The New York Rangers announced on Friday (6 November 2020) that retired NHLer Jim Neilson had passed on.
My first exposure to hockey was in 1963 as a kid. My first Rangers game was the spring of that year.
Neilson had become a regular on the blueline that season for New York. In that era, and into today, Neilson was always my favorite Rangers player. Much of that was the position he played, I gravitated to defense then and now.
It was his nickname that stuck with me, “The Chief”. As a little kid and then early teen, it was cool.
I was too young and no one in my family or friends ever talked about Neilson being First Nations in Canada. I just know that when we played street hockey or some kind of hockey in the winters, I always thought of myself as playing in Neilson’s skates as The Chief. I wanted to be Jim Neilson.
It wasn’t for another few decades that I learned more about Neilson, Canada’s First Nations and American Indian Nations in the US. And met someone who would become one of my closest friends, also nicknamed The Chief, by his brothers in arms in Vietnam.
Neilson was featured as an Indigenous pro athlete in “They Call Me Chief: Warriors On Ice,” a 2008 book by the late Don Marks.

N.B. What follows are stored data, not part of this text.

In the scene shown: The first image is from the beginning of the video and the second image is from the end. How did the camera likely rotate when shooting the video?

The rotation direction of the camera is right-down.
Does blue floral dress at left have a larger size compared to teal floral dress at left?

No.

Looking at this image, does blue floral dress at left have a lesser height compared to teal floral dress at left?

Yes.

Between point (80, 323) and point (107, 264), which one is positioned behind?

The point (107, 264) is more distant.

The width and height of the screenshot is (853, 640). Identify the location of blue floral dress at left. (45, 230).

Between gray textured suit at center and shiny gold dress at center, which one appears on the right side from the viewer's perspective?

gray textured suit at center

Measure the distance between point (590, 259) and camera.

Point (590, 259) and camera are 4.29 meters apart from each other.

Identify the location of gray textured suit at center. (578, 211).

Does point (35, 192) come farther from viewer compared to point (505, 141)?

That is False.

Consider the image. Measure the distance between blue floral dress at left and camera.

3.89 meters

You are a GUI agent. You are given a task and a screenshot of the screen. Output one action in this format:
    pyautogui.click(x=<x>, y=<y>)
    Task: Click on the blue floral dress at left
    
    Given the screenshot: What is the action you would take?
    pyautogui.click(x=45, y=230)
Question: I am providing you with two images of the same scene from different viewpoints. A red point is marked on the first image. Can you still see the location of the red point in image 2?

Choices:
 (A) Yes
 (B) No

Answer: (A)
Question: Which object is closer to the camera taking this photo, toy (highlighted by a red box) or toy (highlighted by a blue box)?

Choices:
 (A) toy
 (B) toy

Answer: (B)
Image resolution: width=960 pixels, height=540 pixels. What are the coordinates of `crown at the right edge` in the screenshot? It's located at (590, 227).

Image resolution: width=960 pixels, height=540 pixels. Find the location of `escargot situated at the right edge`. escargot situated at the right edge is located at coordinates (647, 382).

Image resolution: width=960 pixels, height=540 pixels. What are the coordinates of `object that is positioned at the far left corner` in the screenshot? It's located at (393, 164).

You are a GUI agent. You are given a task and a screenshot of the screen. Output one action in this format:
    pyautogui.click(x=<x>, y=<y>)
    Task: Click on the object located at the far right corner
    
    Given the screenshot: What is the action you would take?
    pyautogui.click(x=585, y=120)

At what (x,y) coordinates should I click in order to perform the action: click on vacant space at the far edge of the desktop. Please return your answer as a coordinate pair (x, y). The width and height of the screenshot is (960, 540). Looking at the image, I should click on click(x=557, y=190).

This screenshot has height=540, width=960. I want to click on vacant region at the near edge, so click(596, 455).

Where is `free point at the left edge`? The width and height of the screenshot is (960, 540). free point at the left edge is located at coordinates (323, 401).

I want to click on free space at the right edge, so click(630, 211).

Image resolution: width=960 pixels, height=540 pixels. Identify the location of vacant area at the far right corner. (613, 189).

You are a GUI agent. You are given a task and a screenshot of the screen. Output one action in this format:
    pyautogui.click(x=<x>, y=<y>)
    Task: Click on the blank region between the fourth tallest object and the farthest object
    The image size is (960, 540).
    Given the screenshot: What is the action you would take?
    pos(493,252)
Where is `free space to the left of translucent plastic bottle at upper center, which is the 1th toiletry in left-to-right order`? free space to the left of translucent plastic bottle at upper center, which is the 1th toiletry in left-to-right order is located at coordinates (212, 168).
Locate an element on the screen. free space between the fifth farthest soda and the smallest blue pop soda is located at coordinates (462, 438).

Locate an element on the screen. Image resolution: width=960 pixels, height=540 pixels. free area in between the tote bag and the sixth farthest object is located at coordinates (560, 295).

“All of a sudden, you’re playing defense against the [Gordie] Howes and the [Jean] Beliveaus,” he told Marks for the book. “They can make you look small, so you have to really get to know yourself, know what your capabilities are. Whereas you have to realize that you’re progressing at the same time, you still have to have confidence. You don’t let your mistakes beat you. You learn from your mistakes.”
I’ve been thinking over the last few days how I idolized Neilson as a kid and my life has taken me through twists and turns over the decades since, to now find myself working with American Indian Nations in public health.
We imprint early, but it takes years to learn the reason.
Jim Neilson is on a new path, and I wish him well.